I faxed a copy of the article to Mr. Semba, a whistleblower in my story.
I guess he didn’t know the article was going to be in English.
He wanted it translated into Japanese.
It would be impossible to get anything else done if I had to translate every article I did.
But I knew he couldn’t understand the story that was about his three-decade battle, and I had to do it for him.
He was very sweet: “You wrote all that?

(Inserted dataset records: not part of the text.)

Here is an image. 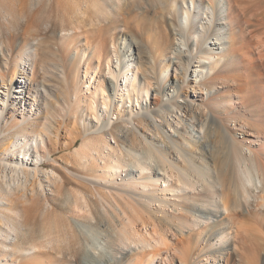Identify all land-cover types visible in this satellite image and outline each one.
<instances>
[{"label":"bare ground","instance_id":"bare-ground-1","mask_svg":"<svg viewBox=\"0 0 264 264\" xmlns=\"http://www.w3.org/2000/svg\"><path fill=\"white\" fill-rule=\"evenodd\" d=\"M37 1L45 8L0 6V264L19 251L22 221L2 212L4 200H47L48 187L59 195L69 183L82 187L75 207L83 201L95 217L65 222L62 256L48 264H264V9L250 0ZM70 2L77 9L64 13L70 31L55 51L43 25L55 28L54 8ZM120 22L145 43L125 32L103 53L102 25ZM82 66L102 99L100 112L83 100L94 109L91 138L76 151L86 170L49 169L50 123L36 119L33 81L51 70L69 82ZM80 96L64 103L78 107ZM107 134L123 147L104 152ZM95 154L104 155L100 173ZM88 235L101 244L89 248Z\"/></svg>","mask_w":264,"mask_h":264},{"label":"rangeland","instance_id":"rangeland-1","mask_svg":"<svg viewBox=\"0 0 264 264\" xmlns=\"http://www.w3.org/2000/svg\"><path fill=\"white\" fill-rule=\"evenodd\" d=\"M13 1L0 0V6L6 5V7L8 8L12 7L11 5L12 4L14 5L15 3ZM83 1L85 0H82L81 2ZM247 4L248 6L252 5L254 8H256V6H261V9L262 10L264 9V0H250ZM32 5L34 6V8L40 7L42 5V2L33 0ZM72 5L74 9H77L75 8L77 6L74 4V2L72 3L70 2L59 12L56 7L54 8L55 9L53 11L55 17L54 19L57 20V25L55 28L53 26H50L52 23L51 19H49L46 22V24L43 25L44 28L47 25H49L48 27L51 28L50 35L54 41L53 49L55 51L59 49L60 44L62 43L61 38H63V36H67L68 32L70 31L67 29V24H66L68 23L69 17L65 16L64 13L69 12V10L71 9L70 7ZM41 8L44 9L45 6L42 5ZM42 9L38 13H42L43 12ZM171 16L172 18L175 19V16L173 14H171ZM131 23L129 24L131 27L128 26L127 28L123 27V23L121 22L119 24L113 23L112 25L110 24L102 25L103 26L102 31L104 34V38H103L104 44H106L103 53L105 52L107 54L108 52L110 53L113 52V50L115 49V45L118 46L119 44V39H118L119 35L125 32L130 34L131 36L134 35V37L138 39L141 44L145 43L142 36L135 31L136 30L135 28L137 26ZM112 33L114 34L112 35ZM27 36L28 35H25V37ZM16 42H19V40H17ZM36 42L37 40L34 41V43ZM120 45L121 44H119V46ZM63 50L64 52H67V54H72L74 51V49H72V51H68V47H65V49L63 48ZM0 53H3L1 48H0ZM60 58L61 55L54 58V60H58ZM95 58L92 59V64L94 66L95 65L97 66L98 61L97 58L96 59ZM138 59L140 61H143L141 56L138 57ZM100 69H101L100 72H102L101 75L104 74L105 72H108L107 70H105V61L104 64L101 65ZM85 70H86L85 67L82 66L80 69L79 76L77 78H75V76L72 73L69 82L68 81L65 82L62 79L61 75H58L57 73L51 70L46 75L40 74V76L36 77L35 79L34 76L32 78L31 74L28 77H25L27 78L28 81H32L33 79L35 80L33 81L35 82L34 91H36L34 95L38 97L36 106L40 108V110H38L39 115L37 116L36 119L39 120L41 119L51 124V125L49 124V130L51 129L50 130L51 138L50 136L47 137V145H46L47 149H49L52 152L49 169L54 167L58 171L62 170V172L63 171L66 172L65 168L68 166L76 170L79 169L78 171L82 173L85 172L86 170L85 161L82 159L80 160L76 154V151L82 150L84 144L88 142L89 138H91L90 136H87L88 134L84 133V129L87 123L93 121L91 119L92 116L91 113L93 112L94 109L91 110L90 100H89L91 99V97L93 98V96H91V93H89L90 91L87 89V84L85 85V76H86ZM141 72H142L141 70L140 72H138V75L140 77L143 76ZM171 73L173 77L177 75L175 70H172ZM179 77L180 76H178V78ZM87 79H89V77H87L86 80ZM98 79L99 78H97V80ZM97 80H94L93 83L91 84L93 86L97 85L98 84ZM150 80L154 83L155 79L150 78ZM0 83H2L1 80ZM106 89L107 92H110L109 88L106 87ZM76 93H78L79 96L81 95L79 97L80 99L78 98V100L81 101L79 103L80 105L78 107L76 105V107H74L73 109L68 108L67 104L64 103L65 100H71V99L74 100ZM204 95L206 96V94ZM87 96L89 97V99L88 101L84 102L83 100ZM93 101H95L96 104L95 106L96 111L100 112V107H101L100 102L102 101V99L93 98ZM126 104L129 103L126 102ZM130 108L131 107H128L127 110H129ZM48 109H50V111ZM46 110H48L50 114L47 115L48 111ZM179 114L181 115V118L187 116V114H185L184 111H182V113L179 112ZM177 116H178L177 113H171V115H167V117L172 122L173 121L175 122L177 120L178 118ZM110 127L111 126H109L108 129H110ZM165 128L169 130L168 126H166ZM147 131L149 133L153 132V130H147ZM132 138L134 137L133 136L129 137V139ZM106 140L107 142L105 144V147L102 148V150L106 153L112 149L111 147H115V148L123 147V144L117 142L116 139L113 136H111V134H107ZM33 150H34V154H37L35 146H32V151ZM95 155L97 156V164H99V167H97V171H98L97 173H100L101 167H103L104 165L103 162L104 155H100V154H95ZM88 168H89L88 170H90V167ZM42 169L43 171L48 170L46 167H43ZM121 174L122 175H120L119 179L121 177H124L127 174V171H122ZM71 179L73 182L75 181L76 183H80V181H78L77 178L71 177ZM46 190L48 195L50 194V197L47 200H42L41 198L38 197H33L26 200L23 198L12 197L11 198L12 200H4V205L8 209L6 210L1 208L2 212H5L7 215L18 220L21 219L20 217H22L21 226H20L21 232L19 237L16 236L17 233L13 234V238L16 240V243H19L20 249L18 252L11 251L13 254L12 253L8 254L10 259L8 258L9 260L7 264H13L12 263L13 259L17 257L18 258L16 260V263L14 264L54 263V261H56V258L62 256L60 252L61 247L66 245L65 243L66 241L64 240L65 222L71 220L74 223L76 220H81L79 218V214L85 215V218L83 220L86 222H89L90 218H92L93 216L95 217V213L91 211L90 206L85 207L83 201H82V205H80V208L77 209L75 207V198L82 191V187L79 186L78 184L69 183L65 187V190L59 195L55 193L52 194L49 187ZM96 197L97 195H93V198ZM93 220L95 221V219ZM99 242L100 239H98L96 235H91V236L88 235L86 244L89 243L87 246L89 248H92L94 246L101 244ZM0 247H2V244H0ZM81 264H110V262L107 263L106 261L100 262L99 260H89L88 257H85Z\"/></svg>","mask_w":264,"mask_h":264}]
</instances>
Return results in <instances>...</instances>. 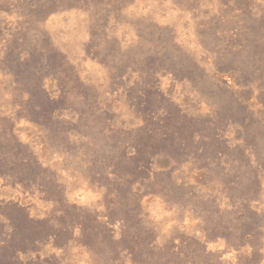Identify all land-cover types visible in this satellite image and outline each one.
<instances>
[{"label": "rangeland", "instance_id": "rangeland-1", "mask_svg": "<svg viewBox=\"0 0 264 264\" xmlns=\"http://www.w3.org/2000/svg\"><path fill=\"white\" fill-rule=\"evenodd\" d=\"M0 264H264V0H0Z\"/></svg>", "mask_w": 264, "mask_h": 264}]
</instances>
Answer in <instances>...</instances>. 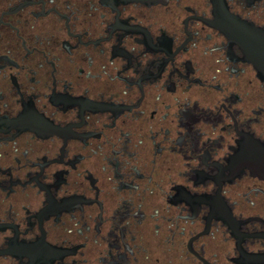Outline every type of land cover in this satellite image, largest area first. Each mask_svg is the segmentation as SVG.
<instances>
[{
	"label": "flooded vegetation",
	"instance_id": "1",
	"mask_svg": "<svg viewBox=\"0 0 264 264\" xmlns=\"http://www.w3.org/2000/svg\"><path fill=\"white\" fill-rule=\"evenodd\" d=\"M0 264H264V0H0Z\"/></svg>",
	"mask_w": 264,
	"mask_h": 264
}]
</instances>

You are a genius!”
Not really.
But in translating I realized the Japanese word for “conformity” was “wa,” which means harmony, something totally positive.
Did you know that the word for “individualism,” “kojinshugi,” sounds really negative in Japanese?
How all this relates to the idea of crime was what I was getting to.
The individual courage and integrity of the whistleblower are such contrasts to the criminal.
The whistleblower speaks up, saying “No.”
Most of us look the other way, shrugging it off as someone else’s problem.
The criminal doesn’t merely pretend not to know.
The criminal carries out the act.

Criminals

Usually people make a point of avoiding criminals, but watching criminals up close (relatively up close, that is) is something journalists get to do as part of our jobs.
In movies, criminals are rather special, the anti-hero, or even the hero him/herself, someone to be feared, like a Mafia boss or Hannibal Lecter.
In real life, criminals are simply pathetic.
They are losers.
This was a revelation that came when I covered a murder trial in Detroit.
A man charged with murdering a researcher was asked how the murder happened, and he said _ with a straight face _ that he pushed her and she fell over backwards, hit her head on a sharp corner of furniture and died, as though it was her fault that she died.
We try to understand how a criminal mind works and we sometimes come up with elaborate explanations because we want to understand why something as horrible and tragic as serious crime happens.
This article doesn’t address crime.
But I found out rationalizing irrational behavior is called “cognitive dissonance,” and it’s not that sophisticated because monkeys and toddlers do it.
This is exactly what happens in the criminal mind.
The criminal compartmentalizes, rationalizes, justifies to come up with a weird theory, no matter how filled with laughable self-serving illogical contradictions, to explain how it was the perfectly sound and smart thing to do.
But if cognitive dissonance is about survival, the ability to move on and shrug off complex doubts about the past, then does that mean the criminal is more highly evolved than a person with a developed conscience?
Being able to live with crime isn’t a cerebral process.
It’s an animal instinct for survival, a level of existence on the basest level.
It’s not really about being human at all.